Sunday, September 1, 2013

Pedagogically Speaking

by Stephen C. Meyer

At the forthcoming annual meeting of the American Musicological Society in Pittsburgh I will conclude my three-year term on the AMS Teaching Fund Committee by presenting this year's award. The various applications that I read in the course of these three years provided a kind of window—albeit a very limited one—onto the pedagogical landscape of our discipline. It's not surprising that this landscape should be dominated by the discussion of new digital technologies. A teaching fund application that did not in some way reference these technologies was almost as rare as a colon-less title for an AMS conference paper. It's no exaggeration to say that all of us who teach music history are thinking about how and when to use these technologies, and how they might enhance or detract from the teaching and learning experience.

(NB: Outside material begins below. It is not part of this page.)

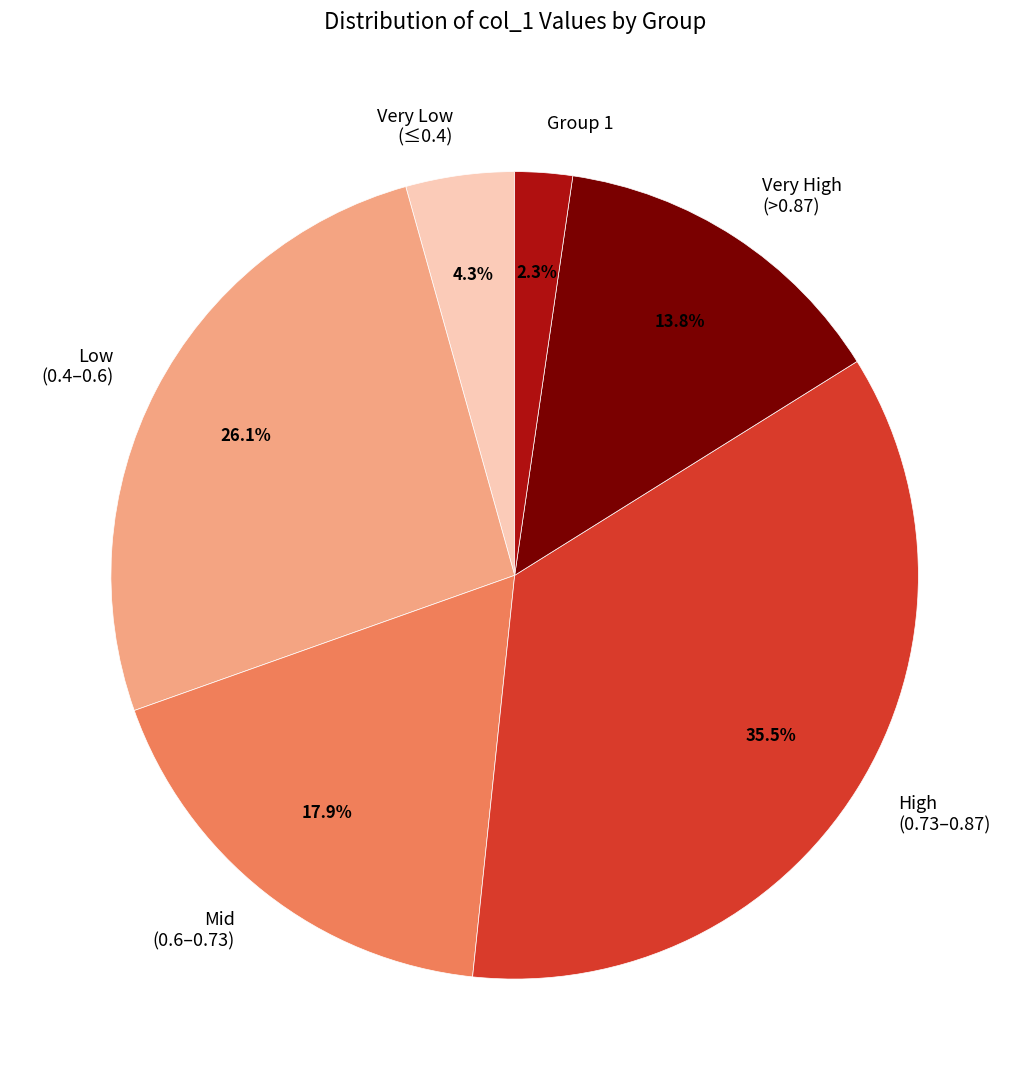

Is there a majority slice in this chart?

No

What struck me most was not the diversity of responses that we have to these new technologies (this, I think, goes without saying), but rather the way in which they have come to dominate thinking about music history pedagogy.

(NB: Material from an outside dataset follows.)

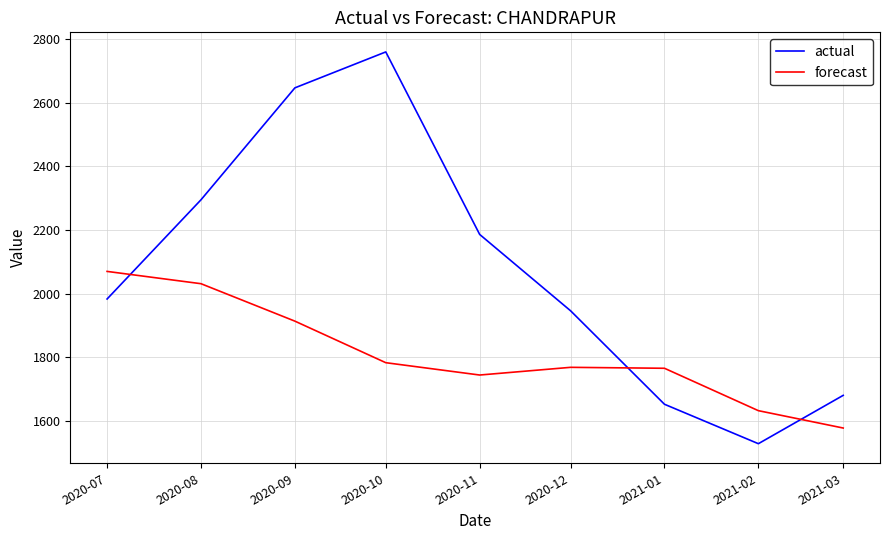

At how many categories does at least one series exceed 1698?

7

I found myself ruminating about the history of our discipline, and wondering how a similar set of applications might have looked a generation ago (well before the teaching fund was established). My guess is that the majority of applications would have been concerned with course content, rather than with issues of content delivery. I could imagine proposals to develop new courses, for example, on women and music, on various aspects of popular music, on film music, or on the intersection of music and politics. Of course, the curricular transformation of the late twentieth century—the “pedagogical turn” of the 80s and 90s—was rooted in larger discussions (or debates) about value; about the intersection of music and gender or race, about canon formation and cultural hegemony: in short, about all of the ways in which music is bound up with the messy world of individual and social identity. These kinds of discussions had little or no bearing on the teaching fund applications of our own day. We have witnessed another pedagogical turn, but one of a distinctly different kind.

It is fairly easy to discern the links between the “pedagogical turn” of the 1980s or 90s and the “new musicology” of a slightly earlier time period. The connections between the pedagogical turn of our own day and analogous trends however, are more difficult to see. Many of the applications that I read were rooted in some newer research into learning strategies and pedagogical effectiveness, and one might even draw further connections to the relatively new fields of music and cognition or music and neuroscience. From my perspective, however, the most important context for the pedagogical turn of our time is not these scholarly developments, but rather the uneasy awareness of fundamental shifts in higher education, and in our society at large. There are deep fears that our pedagogical practices are not keeping pace with those of sister disciplines such as art history or textual studies. There are concerns about continuing decline in the numbers of humanities majors; about the viability of graduate programs in an era in which higher education is seen as nothing more than a training ground for a well-paying job; about the general financial health of the institutions in which we work. Digital technologies are changing the ways in which our students learn and process information, and many of us fear that these changes are not all for the good. The rise of MOOCs causes many of us to wonder about the future of our profession: to imagine a potentially impoverished future in which music history pedagogy would essentially be the province of a highly specialized and elite corps of master teachers.

I share all of these fears (and more besides), and I wonder sometimes if the professionalization of music history teaching—its place as a discipline of higher education—will appear to future generations as the relic of a strange or anomalous historical period. But if my involvement with the Journal of Music History Pedagogy and my brief stint on the AMS Teaching Fund Committee has not eliminated these fears, it has at least given me a different perspective. I've been deeply impressed by the diverse ways in which colleagues are responding to new digital technologies; I've been heartened to see our discipline turning to pedagogical issues with seriousness and intentionality. And I wonder if perhaps our position as practitioners of music history (as opposed to some other kind) gives us a unique voice in the larger discussion about the role of the humanities in higher education, and more generally about the intersection of learning and technology.


Stephen C. Meyer is Associate Professor of Music at Syracuse University and assistant editor of the Journal of Music History Pedagogy, published online by the American Musicological Society.